Vivre en santé : C’est plus que des carottes et du yoga

Prendre des repas équilibrés. Limiter ses portions. Faire du jogging ou du yoga. Suivre la méthode Pilates.

Nous sommes nombreux à déployer des efforts considérables pour garder la santé et éviter que notre qualité de vie ne soit détériorée par la maladie ou des blessures. Nous voulons nous sentir bien dans notre peau et profiter de la meilleure qualité de vie possible.

Que l’on préfère les balades en famille dans les montagnes ou une semaine de farniente au chalet, notre bien-être dépend de toutes sortes de facteurs. C’est pourquoi, chaque année, nous dépensons de l’argent pour protéger la voiture, la maison ou le chalet contre les imprévus. Mais qu’en est-il de notre santé et de notre capacité de gagner un revenu?

Pourquoi sommes-nous si nombreux à laisser sans protection notre bien le plus précieux?

Selon l’Institut canadien de la recherche sur la condition physique et le mode de vie, nous sommes 70 % à faire régulièrement de l’activité physique en plus de manger sainement. Si nous avons tant à coeur notre bien-être, alors pourquoi, selon un sondage national réalisé par le Centre de recherche Décima, moins de cinq Canadiens sur dix sont proactifs avec leur santé financière?¹ Ce dont bien des gens ne se rendent pas compte, c’est qu’une personne de 30 ans qui gagne 4 000 $ par mois pourrait gagner environ trois millions de dollars au cours de sa carrière, en supposant qu’elle travaille jusqu’à l’âge de 65 ans. Ce sont trois millions qui lui permettront d’améliorer sa qualité de vie, de payer les études de ses enfants et d’économiser en vue de sa retraite.

Alors, qu’arrive-t-il si nous nous retrouvons incapables de travailler?

Protéger sa santé financière

Nous aimerions tous que notre revenu familial et nos projets d’avenir soient protégés en cas d’accident ou de maladie. Or, au lieu d’utiliser nos économies, de retirer de l’argent de nos REER, de prendre une hypothèque (ou une deuxième hypothèque) sur la maison ou de vendre des biens, nous pouvons nous tourner vers une autre source de revenus.

Prenons un exemple. Vous et votre conjoint(e) êtes au début de la quarantaine, vous gagnez chacun 40 000 $ par année environ et votre portefeuille REER vaut 135 000 $. Un beau week-end, en faisant des travaux d’entretien sur la maison, vous tombez d’une échelle et vous vous blessez gravement au dos, ce qui vous force à un repos de six mois.

Durant ces six mois, vous constatez que le revenu de votre conjoint(e) ne suffit pas et qu’il faut y ajouter 2 000 $ par mois.
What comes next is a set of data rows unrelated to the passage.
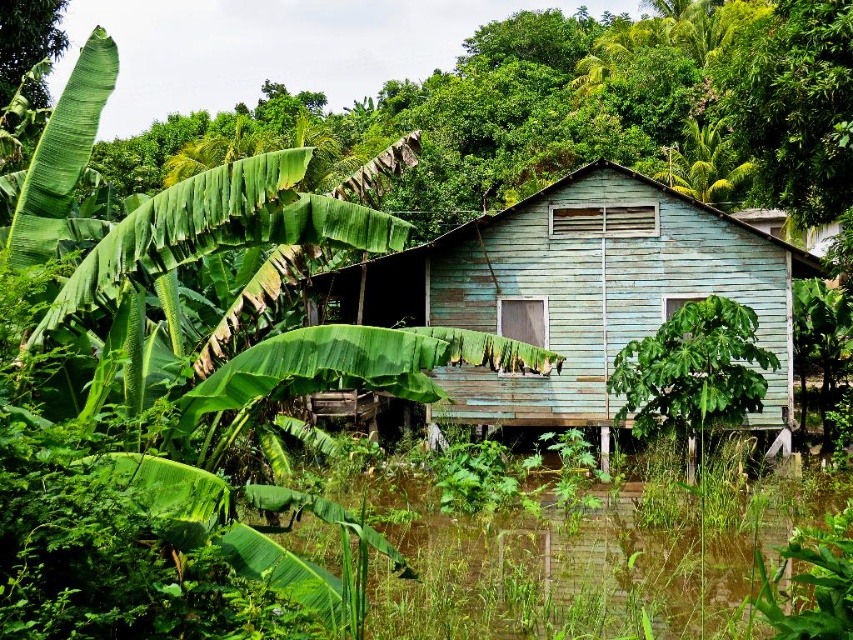
Question: Is green leafy banana tree at left further to camera compared to light blue wooden hut at center?

Choices:
 (A) no
 (B) yes

Answer: (A)

Question: Based on their relative distances, which object is farther from the light blue wooden hut at center?

Choices:
 (A) green leafy banana tree at left
 (B) green leafy plant at center

Answer: (A)

Question: Does light blue wooden hut at center appear over green leafy plant at center?

Choices:
 (A) yes
 (B) no

Answer: (B)

Question: Estimate the real-world distances between objects in this image. Which object is farther from the green leafy plant at center?

Choices:
 (A) light blue wooden hut at center
 (B) green leafy banana tree at left

Answer: (B)

Question: Which point is farther from the camera taking this photo?

Choices:
 (A) (273, 564)
 (B) (758, 385)
 (C) (393, 257)

Answer: (C)

Question: Is light blue wooden hut at center wider than green leafy plant at center?

Choices:
 (A) yes
 (B) no

Answer: (B)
Vous décidez donc de retirer ce montant de votre compte REER. Qu’est-ce que cela signifie pour votre pécule de retraite?

En supposant que vous êtes imposé à un taux marginal de 40 %, vous devez retirer 3 350 $ de votre REER pour obtenir 2 000 $ après impôts. Répétez l’opération pendant six mois, et vous aurez retiré 20 100 $ de votre REER.
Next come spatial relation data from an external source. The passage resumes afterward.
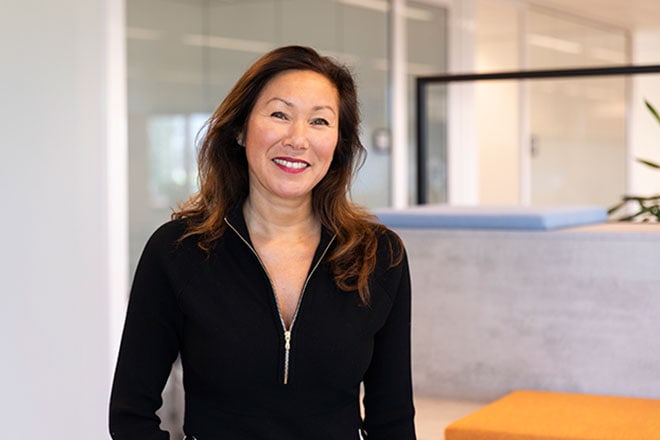
Find the location of `doorway in background`. doorway in background is located at coordinates (583, 139).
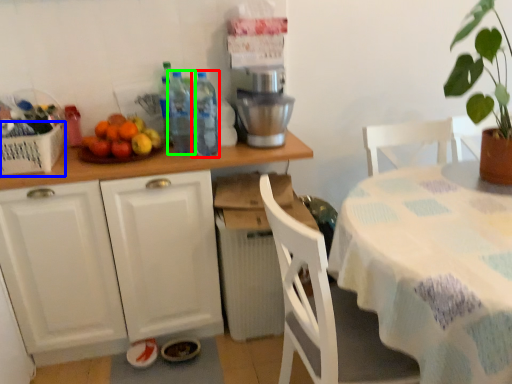
Question: Which object is the closest to the bottle (highlighted by a red box)? Choose among these: basket (highlighted by a blue box) or bottle (highlighted by a green box).

Choices:
 (A) basket
 (B) bottle

Answer: (B)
Mais ce n’est pas tout. Si vous avez 41 ans et avez l’intention de travailler jusqu’à 65 ans, vous et votre conjoint(e) perdrez 24 années de croissance à l’abri de l’impôt sur cet investissement de 20 100 $ que vous avez retiré. En supposant un taux de rendement annuel moyen de 8 % sur 24 ans, vos REER vaudront 127 458 $ de moins à la retraite. À cause d’un bête accident, vous faites une entorse majeure à vos plans d’avenir.

Ce qui nous amène à la question : pourquoi prendre ce risque? Pourquoi ne pas donner à soi-même la même attention que nous donnons à nos voitures et à nos maisons?

¹Les données ont été recueillies entre le 20 et le 30 octobre 2006 par l’intermédiaire d’eVox, le panel national en ligne de Décima. Les résultats sont fondés sur un échantillon de 2 170 Canadiens, et la marge d’erreur correspondante est de 2,2 %, 19 fois sur 20.